Saved data entries:
*** Block opens ***
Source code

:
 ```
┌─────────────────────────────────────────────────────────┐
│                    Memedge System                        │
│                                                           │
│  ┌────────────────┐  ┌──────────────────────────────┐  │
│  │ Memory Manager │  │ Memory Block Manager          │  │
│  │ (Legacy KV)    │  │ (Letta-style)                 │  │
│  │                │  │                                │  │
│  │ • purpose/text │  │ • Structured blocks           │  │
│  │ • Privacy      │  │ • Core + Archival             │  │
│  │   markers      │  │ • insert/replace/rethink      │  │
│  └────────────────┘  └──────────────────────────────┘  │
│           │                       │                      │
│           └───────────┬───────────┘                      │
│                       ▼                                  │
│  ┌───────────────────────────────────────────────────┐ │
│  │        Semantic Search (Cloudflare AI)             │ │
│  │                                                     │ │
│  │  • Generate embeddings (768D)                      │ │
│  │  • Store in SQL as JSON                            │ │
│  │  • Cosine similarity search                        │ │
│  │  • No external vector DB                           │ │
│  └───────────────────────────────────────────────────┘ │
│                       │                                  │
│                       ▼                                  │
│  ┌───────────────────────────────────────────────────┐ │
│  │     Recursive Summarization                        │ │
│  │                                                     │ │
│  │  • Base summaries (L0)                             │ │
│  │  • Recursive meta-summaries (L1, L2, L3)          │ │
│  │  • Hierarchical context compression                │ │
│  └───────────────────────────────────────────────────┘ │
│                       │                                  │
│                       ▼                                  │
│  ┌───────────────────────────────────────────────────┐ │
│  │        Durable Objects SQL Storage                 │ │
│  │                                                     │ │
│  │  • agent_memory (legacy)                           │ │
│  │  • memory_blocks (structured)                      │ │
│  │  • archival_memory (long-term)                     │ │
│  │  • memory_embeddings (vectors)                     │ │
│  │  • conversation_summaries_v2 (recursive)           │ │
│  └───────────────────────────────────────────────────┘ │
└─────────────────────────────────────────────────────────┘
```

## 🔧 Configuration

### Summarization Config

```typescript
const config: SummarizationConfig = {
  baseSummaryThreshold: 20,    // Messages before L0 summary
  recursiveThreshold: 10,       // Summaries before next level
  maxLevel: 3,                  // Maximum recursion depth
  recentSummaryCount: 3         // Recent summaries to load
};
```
*** Block closes ***
*** Block opens ***
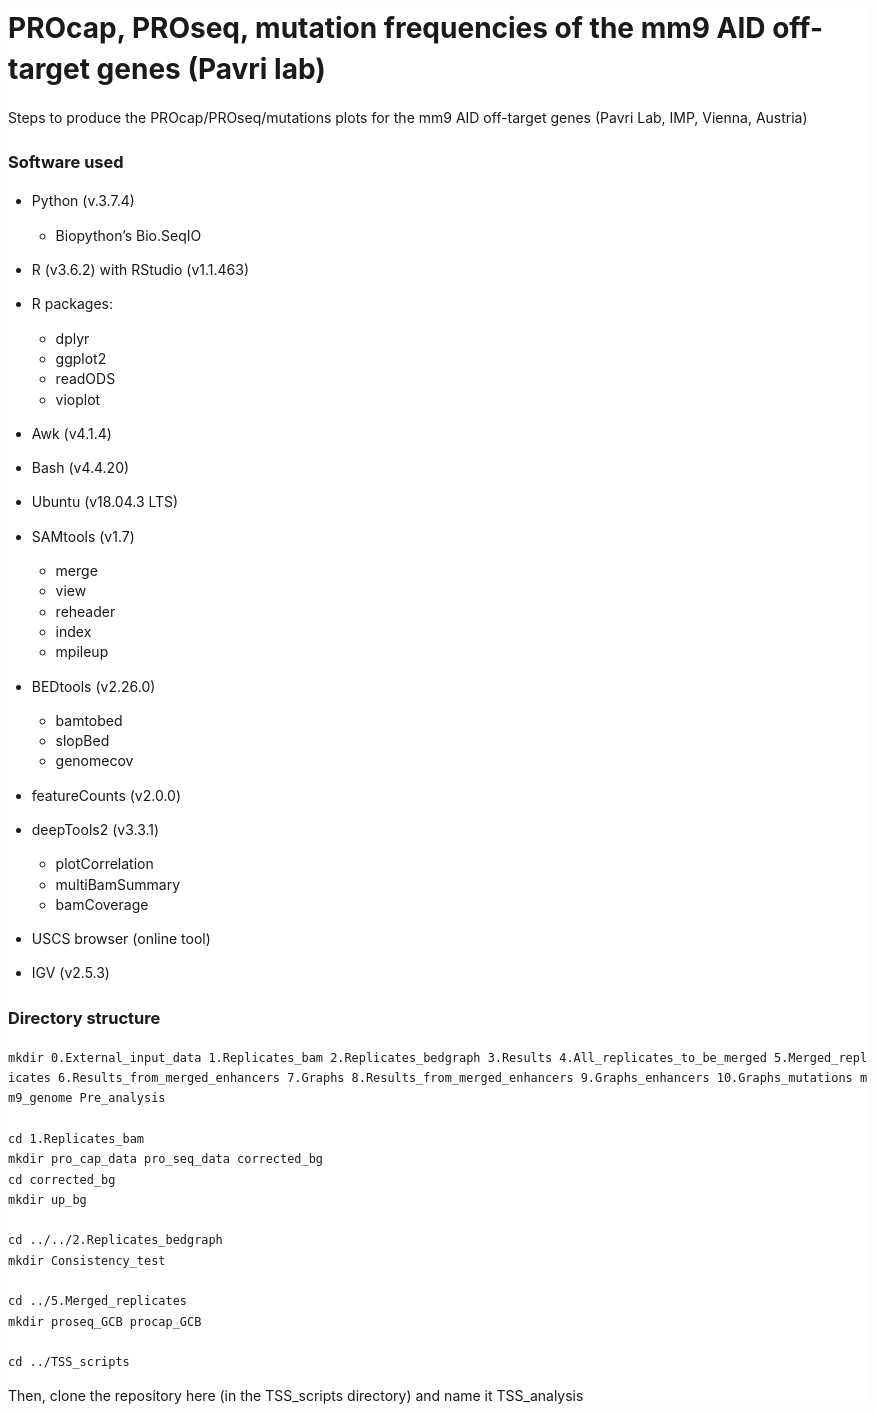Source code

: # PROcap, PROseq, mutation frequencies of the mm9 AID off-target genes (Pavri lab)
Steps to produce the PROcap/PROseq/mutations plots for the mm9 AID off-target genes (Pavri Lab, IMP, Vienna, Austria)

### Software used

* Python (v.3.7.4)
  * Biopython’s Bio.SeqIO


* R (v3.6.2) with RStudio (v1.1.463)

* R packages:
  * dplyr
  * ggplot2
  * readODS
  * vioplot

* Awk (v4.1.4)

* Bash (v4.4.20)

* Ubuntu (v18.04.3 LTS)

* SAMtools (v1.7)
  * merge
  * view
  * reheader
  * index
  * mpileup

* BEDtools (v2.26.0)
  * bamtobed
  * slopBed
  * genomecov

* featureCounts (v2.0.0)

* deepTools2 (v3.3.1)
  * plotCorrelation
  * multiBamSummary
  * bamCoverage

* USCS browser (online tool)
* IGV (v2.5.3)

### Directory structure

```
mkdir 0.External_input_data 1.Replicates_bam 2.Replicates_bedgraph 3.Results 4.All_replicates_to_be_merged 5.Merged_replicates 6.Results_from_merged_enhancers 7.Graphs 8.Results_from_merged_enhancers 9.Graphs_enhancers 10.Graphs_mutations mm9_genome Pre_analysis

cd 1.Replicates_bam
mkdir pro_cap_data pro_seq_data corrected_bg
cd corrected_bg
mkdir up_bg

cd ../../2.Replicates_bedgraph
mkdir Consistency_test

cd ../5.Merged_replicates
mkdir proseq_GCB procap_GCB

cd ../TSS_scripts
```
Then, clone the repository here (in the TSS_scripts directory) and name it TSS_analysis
*** Block closes ***
*** Block opens ***
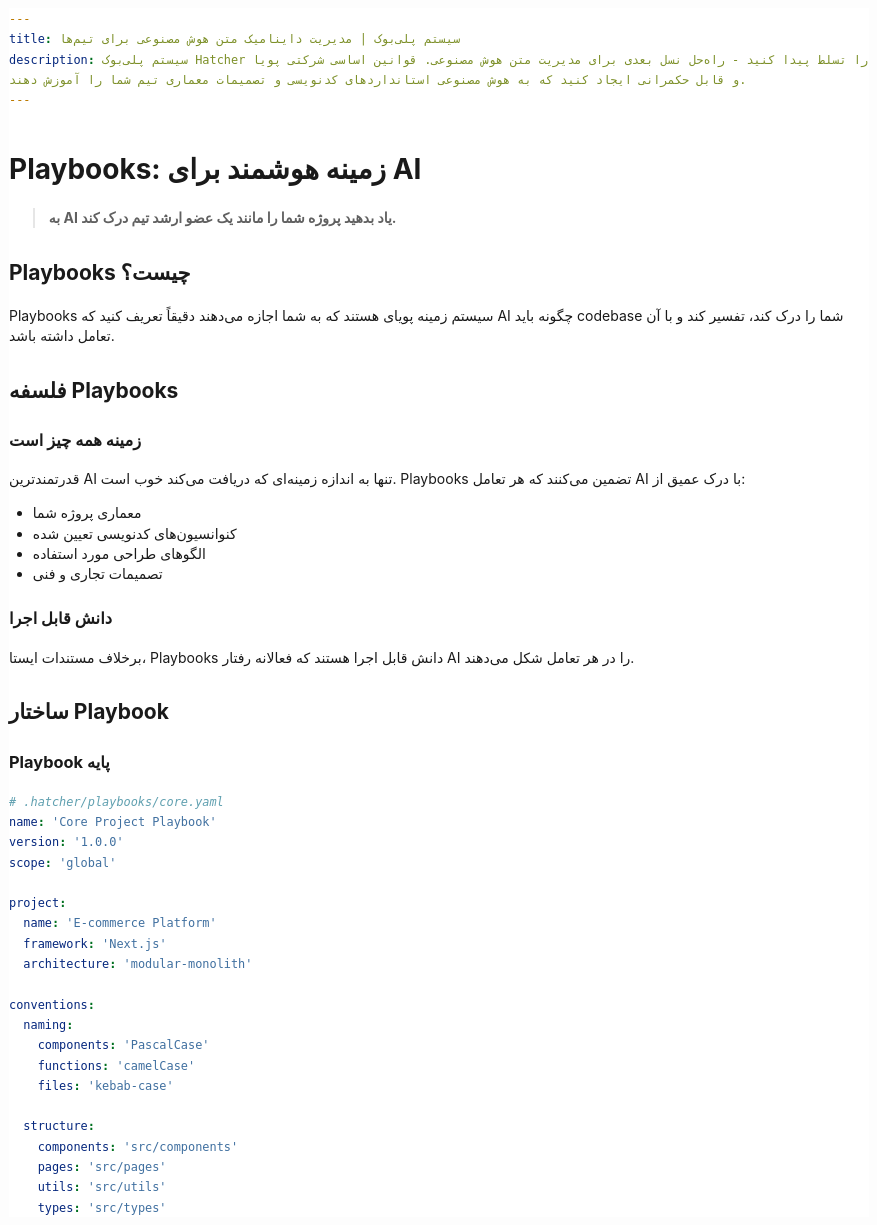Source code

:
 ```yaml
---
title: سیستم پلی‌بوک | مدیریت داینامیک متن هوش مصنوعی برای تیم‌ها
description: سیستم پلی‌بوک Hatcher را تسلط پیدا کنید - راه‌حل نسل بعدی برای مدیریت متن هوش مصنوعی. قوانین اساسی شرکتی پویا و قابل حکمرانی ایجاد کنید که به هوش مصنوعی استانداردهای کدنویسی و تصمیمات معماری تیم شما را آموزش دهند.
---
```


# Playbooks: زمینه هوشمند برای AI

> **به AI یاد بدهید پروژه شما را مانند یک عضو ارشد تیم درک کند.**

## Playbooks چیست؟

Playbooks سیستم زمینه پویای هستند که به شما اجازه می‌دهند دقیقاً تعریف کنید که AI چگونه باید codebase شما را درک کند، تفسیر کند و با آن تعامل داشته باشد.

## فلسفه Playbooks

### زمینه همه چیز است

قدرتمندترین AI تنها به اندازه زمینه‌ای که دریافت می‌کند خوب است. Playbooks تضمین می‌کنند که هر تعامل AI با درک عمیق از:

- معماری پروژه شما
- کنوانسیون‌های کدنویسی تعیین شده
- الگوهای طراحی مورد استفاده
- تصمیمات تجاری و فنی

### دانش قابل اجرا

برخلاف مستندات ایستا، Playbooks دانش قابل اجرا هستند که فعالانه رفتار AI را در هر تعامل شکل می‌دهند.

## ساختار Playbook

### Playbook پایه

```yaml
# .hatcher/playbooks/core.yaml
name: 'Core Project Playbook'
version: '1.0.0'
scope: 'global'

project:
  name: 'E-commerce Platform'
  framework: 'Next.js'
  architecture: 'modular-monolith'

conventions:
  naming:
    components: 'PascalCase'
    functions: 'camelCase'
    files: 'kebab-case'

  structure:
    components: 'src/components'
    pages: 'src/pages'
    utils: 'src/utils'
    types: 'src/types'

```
*** Block closes ***
Identify the lines in the records above that contain the word "تعامل", then state how many there are and nothing more.

**Task answer:** 3